The material mix isn’t quite the match of a high-end Focus, but it’s rich enough to avoid any commercial impression and outclass the pick-up standard. Fixtures and fittings are solid and sensibly sized, in order to allow operation while wearing thick gloves.
It has four seats in two sitting rows. Passenger space is fine and as generous in both rows as a medium-sized family car. There are lots practical storage solutions, too. The air conditioned centre cubby is big enough for a pack of drinks cans and the glovebox is sized for a 16in laptop. The rear seat cushions also lift to reveal a large storage box.
Between that storage box and the 1.5m-long load bay, there’s little that you could carry in a large estate car or SUV that you couldn’t in the Ranger. There’s no load-through facility, but longer items could be lashed to the roof rack of a car so equipped. There’s also a tailgate rated to carry 200kg, so you need have no qualms about climbing on to it to reach a bag or box.
It’s quiet at idle and at fairly low revs, and its vibrations are kept well under control, but the 3.2-litre ‘Puma’ five-pot in this Ranger is still obviously a Ford commercial unit. It pulls with grumble-free force from just above 1000rpm, but even when it begins to emit a few multi-cylinder harmonics higher up its vocal range, you know that it’ll be gasping for breath before 4000rpm comes and goes.

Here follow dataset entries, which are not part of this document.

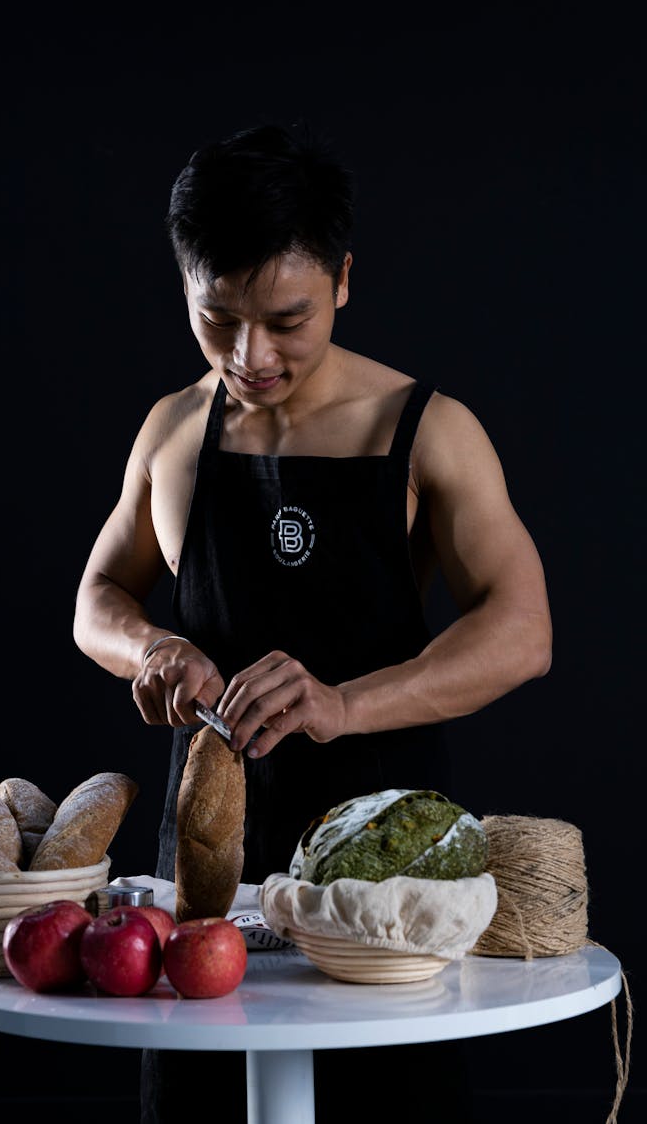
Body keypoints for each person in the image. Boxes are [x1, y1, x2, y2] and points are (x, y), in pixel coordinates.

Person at [73, 121, 552, 1123]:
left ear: (342, 279)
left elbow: (521, 630)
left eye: (285, 319)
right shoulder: (170, 428)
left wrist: (343, 702)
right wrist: (151, 645)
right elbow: (97, 600)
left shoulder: (429, 429)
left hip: (391, 895)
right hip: (205, 891)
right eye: (218, 319)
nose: (250, 355)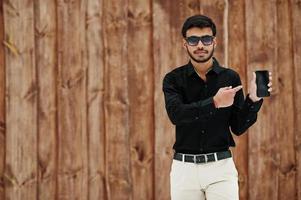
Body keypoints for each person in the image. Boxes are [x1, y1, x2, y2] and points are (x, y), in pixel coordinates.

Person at [162, 15, 272, 200]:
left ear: (215, 42)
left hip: (220, 167)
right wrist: (214, 102)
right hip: (184, 170)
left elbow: (238, 126)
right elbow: (176, 115)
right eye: (193, 40)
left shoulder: (230, 77)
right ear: (184, 43)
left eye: (206, 39)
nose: (200, 45)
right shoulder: (173, 79)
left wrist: (253, 99)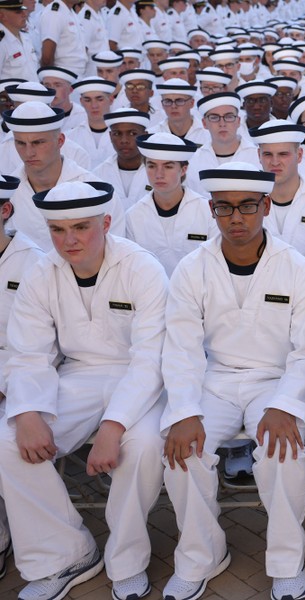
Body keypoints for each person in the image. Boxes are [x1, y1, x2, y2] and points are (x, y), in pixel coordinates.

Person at [0, 180, 168, 600]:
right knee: (7, 442)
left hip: (143, 379)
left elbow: (151, 359)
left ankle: (127, 559)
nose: (69, 240)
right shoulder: (42, 272)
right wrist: (28, 413)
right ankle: (67, 555)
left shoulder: (142, 268)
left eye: (81, 227)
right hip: (77, 376)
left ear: (106, 222)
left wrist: (113, 427)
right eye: (58, 230)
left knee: (142, 445)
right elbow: (29, 354)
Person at [160, 161, 305, 600]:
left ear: (266, 206)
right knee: (182, 451)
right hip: (215, 381)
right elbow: (182, 348)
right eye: (224, 208)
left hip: (277, 381)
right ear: (211, 211)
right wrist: (186, 411)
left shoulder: (298, 268)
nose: (236, 218)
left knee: (281, 450)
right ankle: (201, 556)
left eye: (247, 206)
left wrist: (287, 404)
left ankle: (287, 561)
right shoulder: (192, 269)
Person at [4, 101, 126, 252]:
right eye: (21, 143)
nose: (29, 153)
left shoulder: (96, 191)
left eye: (38, 142)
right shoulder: (6, 193)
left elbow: (115, 250)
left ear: (60, 141)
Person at [0, 173, 44, 582]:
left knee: (7, 443)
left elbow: (39, 344)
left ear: (5, 210)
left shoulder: (33, 261)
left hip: (20, 367)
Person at [125, 132, 212, 276]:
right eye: (152, 166)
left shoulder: (207, 211)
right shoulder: (134, 216)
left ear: (183, 169)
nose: (159, 174)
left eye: (168, 166)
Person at [249, 119, 305, 265]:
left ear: (299, 155)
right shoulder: (247, 200)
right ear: (258, 155)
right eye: (268, 154)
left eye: (283, 154)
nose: (275, 162)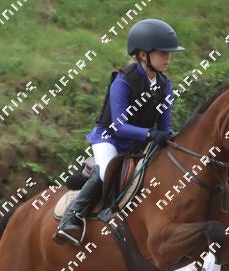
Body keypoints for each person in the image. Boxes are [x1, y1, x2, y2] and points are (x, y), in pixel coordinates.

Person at [53, 18, 184, 246]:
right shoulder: (123, 81)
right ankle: (71, 217)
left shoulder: (165, 85)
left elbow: (165, 127)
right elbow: (119, 126)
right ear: (143, 55)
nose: (167, 58)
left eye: (168, 53)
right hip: (109, 138)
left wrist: (171, 139)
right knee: (106, 171)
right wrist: (150, 134)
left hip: (139, 144)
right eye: (162, 53)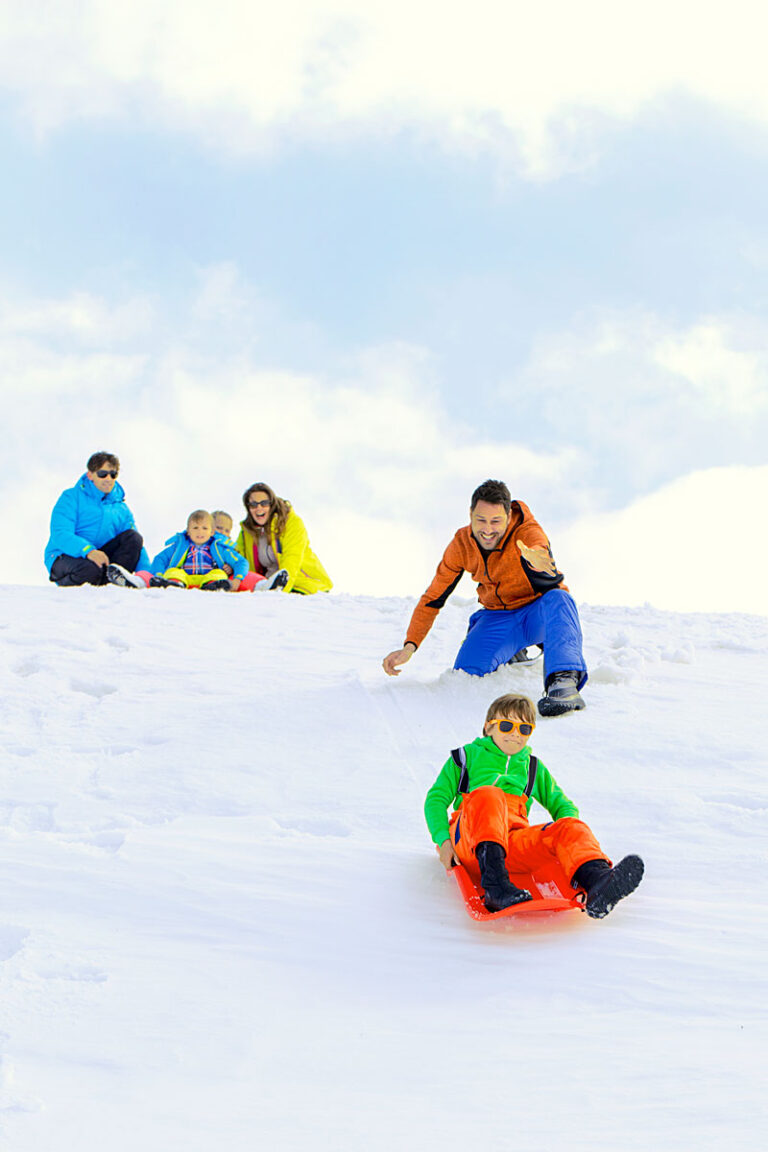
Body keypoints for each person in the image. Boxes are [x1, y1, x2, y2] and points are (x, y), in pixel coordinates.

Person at [425, 693, 644, 916]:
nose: (515, 734)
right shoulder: (465, 758)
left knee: (569, 824)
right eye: (506, 725)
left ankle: (598, 883)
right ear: (488, 728)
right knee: (490, 795)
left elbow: (563, 806)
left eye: (524, 729)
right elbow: (436, 799)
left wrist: (565, 846)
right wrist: (443, 840)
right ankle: (496, 889)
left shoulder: (532, 767)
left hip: (512, 846)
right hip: (471, 843)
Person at [382, 478, 587, 717]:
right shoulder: (461, 543)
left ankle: (563, 683)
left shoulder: (527, 532)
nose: (487, 529)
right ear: (470, 514)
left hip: (536, 615)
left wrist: (540, 562)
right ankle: (510, 651)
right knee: (467, 673)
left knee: (560, 600)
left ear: (509, 516)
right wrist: (410, 646)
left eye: (495, 521)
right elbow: (434, 596)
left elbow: (539, 549)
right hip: (498, 618)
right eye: (480, 520)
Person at [45, 451, 149, 588]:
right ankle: (71, 588)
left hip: (101, 560)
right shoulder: (71, 497)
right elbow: (60, 533)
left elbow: (136, 546)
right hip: (65, 556)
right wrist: (88, 551)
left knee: (133, 537)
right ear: (90, 475)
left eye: (113, 475)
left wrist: (146, 574)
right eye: (102, 474)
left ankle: (114, 584)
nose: (108, 478)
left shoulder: (121, 508)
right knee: (90, 571)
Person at [235, 482, 332, 595]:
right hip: (267, 586)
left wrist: (280, 592)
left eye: (264, 503)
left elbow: (292, 559)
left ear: (272, 505)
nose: (259, 508)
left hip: (304, 584)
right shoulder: (247, 532)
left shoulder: (291, 522)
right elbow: (237, 557)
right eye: (253, 505)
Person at [148, 510, 252, 590]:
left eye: (204, 528)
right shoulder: (180, 545)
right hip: (185, 577)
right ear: (188, 531)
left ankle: (213, 586)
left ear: (212, 532)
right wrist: (159, 575)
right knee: (173, 571)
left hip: (207, 577)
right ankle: (174, 584)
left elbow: (240, 561)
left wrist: (237, 578)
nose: (200, 532)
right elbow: (160, 559)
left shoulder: (218, 547)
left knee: (218, 573)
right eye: (195, 528)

Easy pulling power is what this powertrain is specified to deliver, and that it achieves very well. Torque peaks at 347lb ft, but 300lb ft is on offer between 1300rpm and 3300rpm. Which means, once you’ve got the Ranger rolling and up into fifth and sixth, it’s a surprisingly effortless drive. Rarely will you need to change down – be that to climb, overtake or just accelerate on the motorway.
Don’t confuse this for a fast car, but it’s not desperately slow, either. A sub-11sec 0-60mph time would have been competitive with a big four-cylinder, mass-market 4×4 not so long ago. The most telling statistic is that cracking 30-70mph in fourth takes 11.7sec – just a second slower than it will take if you trawl through the gears instead.

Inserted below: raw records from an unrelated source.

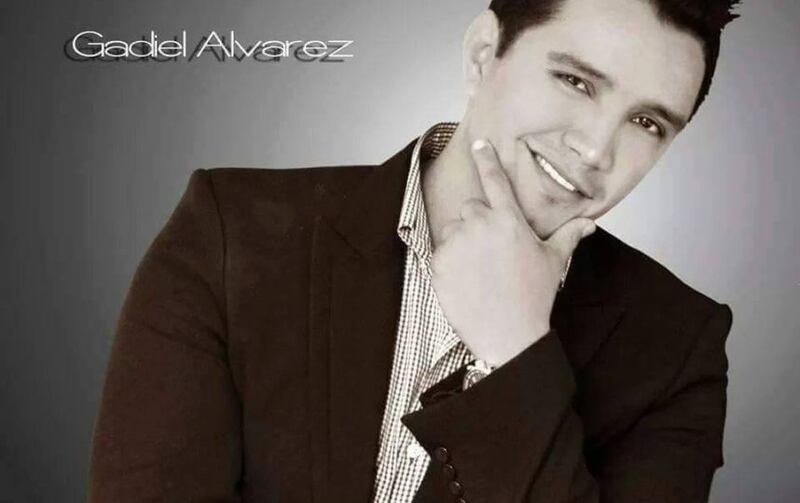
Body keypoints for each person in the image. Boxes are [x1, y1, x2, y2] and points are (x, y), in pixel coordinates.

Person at [88, 0, 741, 501]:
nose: (597, 149)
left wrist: (517, 354)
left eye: (647, 123)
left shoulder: (677, 350)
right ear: (483, 54)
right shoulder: (231, 235)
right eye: (575, 81)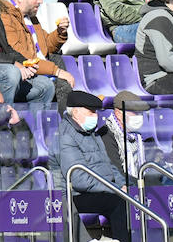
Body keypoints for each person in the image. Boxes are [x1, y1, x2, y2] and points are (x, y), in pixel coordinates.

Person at [52, 89, 132, 242]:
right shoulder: (66, 137)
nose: (95, 116)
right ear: (75, 113)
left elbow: (110, 166)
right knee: (118, 203)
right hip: (76, 196)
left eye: (95, 112)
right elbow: (79, 179)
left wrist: (123, 184)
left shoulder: (91, 133)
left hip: (101, 189)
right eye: (91, 112)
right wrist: (115, 189)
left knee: (138, 192)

Should running costs take priority over performance, the smaller 2.2-litre diesel is worth considering. It is available with either 123 or 148bhp. We found the latter to be a strong performer owing to its 277lb ft of torque which, whilst some way off the 3.2’s headline figure, is still enough to make decent progress.Whichever engine you choose, it’s better to think of the six-speed gearbox as a five-speeder with a dog-leg first. The real first gear is so short that it’s only really useful off road and for towing.
The shift quality is poor, though. It’s elastic, heavy and vague, and at times can feel more like you’re forcing a dislocated limb back into its socket than trying to select another gear. But that’s one entirely tolerable shortcoming in a car that, in most other respects, performs like a slightly heavier-duty family 4×4.

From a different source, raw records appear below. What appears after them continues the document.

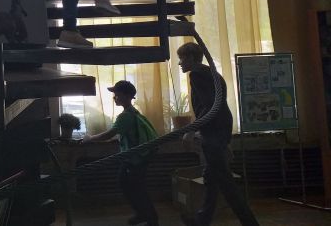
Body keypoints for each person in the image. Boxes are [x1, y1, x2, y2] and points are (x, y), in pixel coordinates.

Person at [177, 42, 259, 226]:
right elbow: (216, 106)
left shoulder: (197, 75)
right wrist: (224, 141)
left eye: (181, 58)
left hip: (213, 132)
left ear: (190, 57)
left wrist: (190, 131)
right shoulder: (212, 73)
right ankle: (202, 221)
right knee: (211, 179)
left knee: (225, 183)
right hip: (220, 129)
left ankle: (250, 223)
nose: (180, 63)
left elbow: (209, 107)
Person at [82, 80, 159, 226]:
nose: (114, 98)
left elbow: (109, 134)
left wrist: (90, 138)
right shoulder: (133, 113)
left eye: (117, 95)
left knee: (137, 189)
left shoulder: (125, 116)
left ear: (126, 96)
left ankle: (151, 220)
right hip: (136, 158)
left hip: (135, 160)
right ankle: (143, 214)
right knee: (128, 185)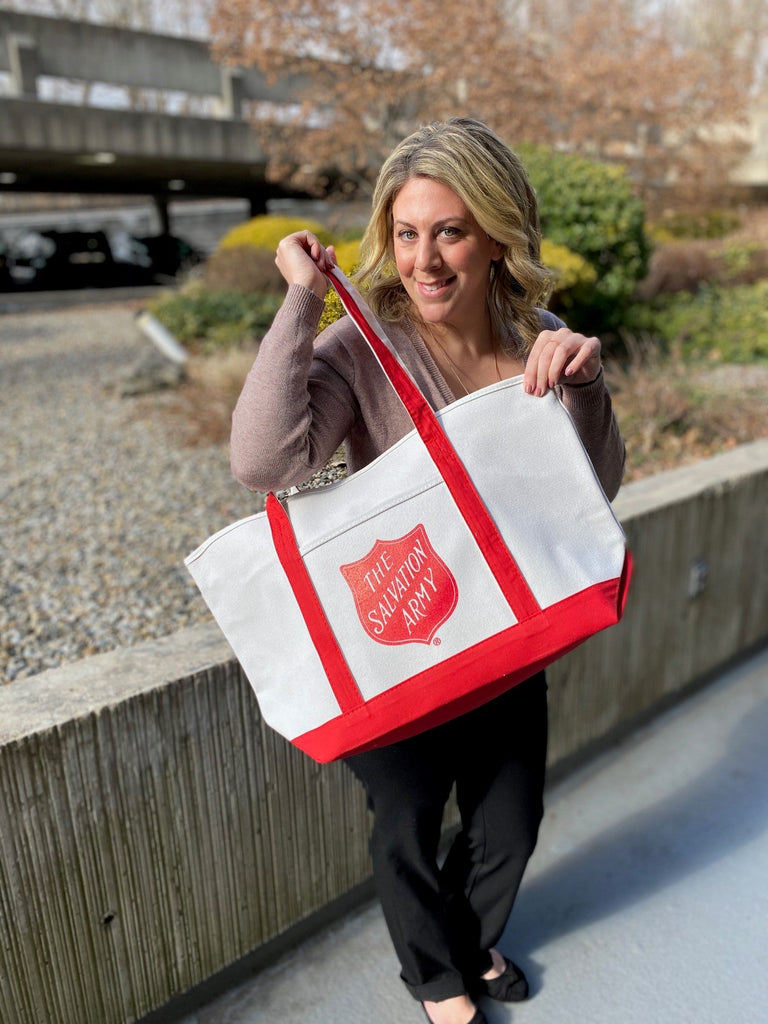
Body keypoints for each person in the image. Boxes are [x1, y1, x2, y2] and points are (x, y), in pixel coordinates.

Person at [229, 118, 626, 1024]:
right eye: (407, 234)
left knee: (509, 824)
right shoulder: (365, 346)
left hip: (503, 628)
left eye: (449, 231)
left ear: (496, 233)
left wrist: (587, 387)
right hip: (393, 628)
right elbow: (265, 461)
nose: (426, 260)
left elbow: (592, 487)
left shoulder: (541, 336)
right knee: (406, 826)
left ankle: (468, 935)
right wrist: (303, 301)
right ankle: (437, 977)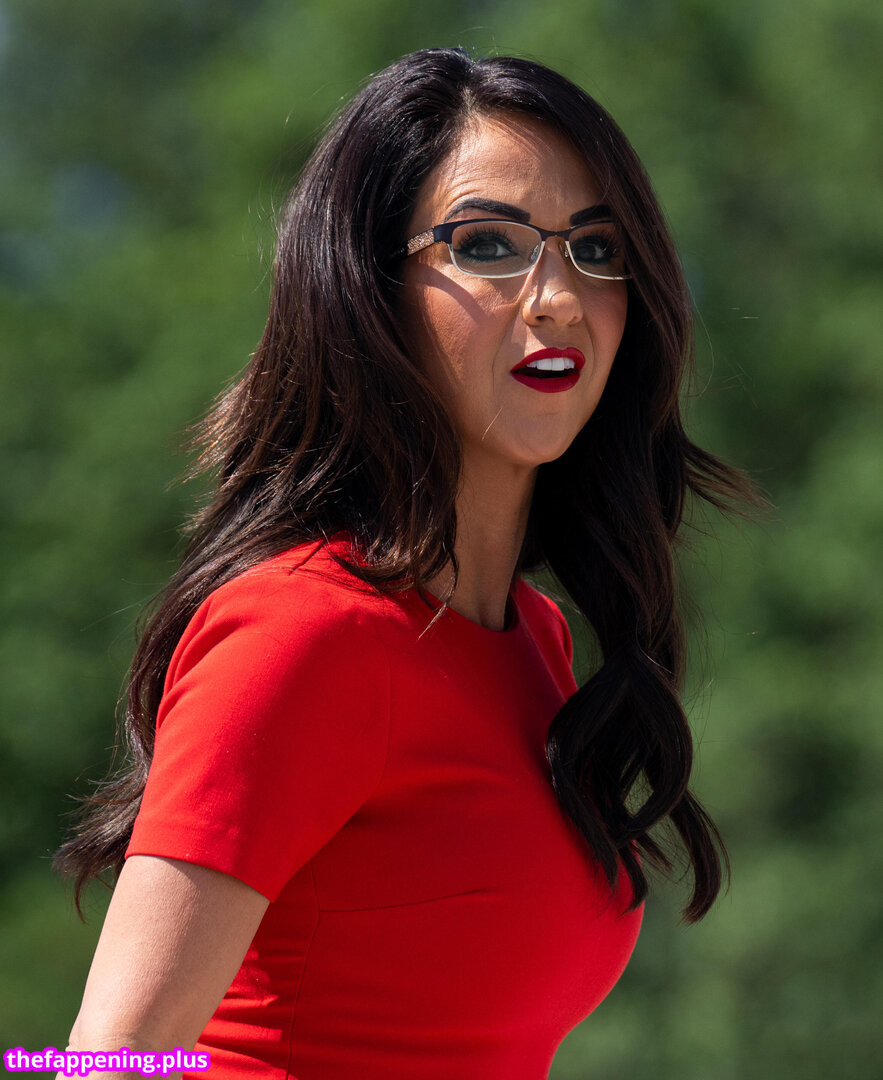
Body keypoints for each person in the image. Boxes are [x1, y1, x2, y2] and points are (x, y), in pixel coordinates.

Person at [55, 47, 758, 1080]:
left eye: (596, 250)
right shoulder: (304, 634)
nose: (557, 297)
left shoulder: (535, 643)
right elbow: (109, 1062)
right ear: (366, 287)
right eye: (488, 244)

In the new Ranger, Ford has created a class-leading vehicle that not only betters its rivals on pick-up considerations such as carrying, towing and wading, but could also present a dilemma to many who run a big family car on their employer’s fleet.
It isn’t well mannered or well appointed enough to quite measure up to big passenger car standards, but it gets amazingly close. But for practical people who could put its ruggedness and utility to good use, and who care more about value and dependability than aspirational allure, it’s a genuine contender.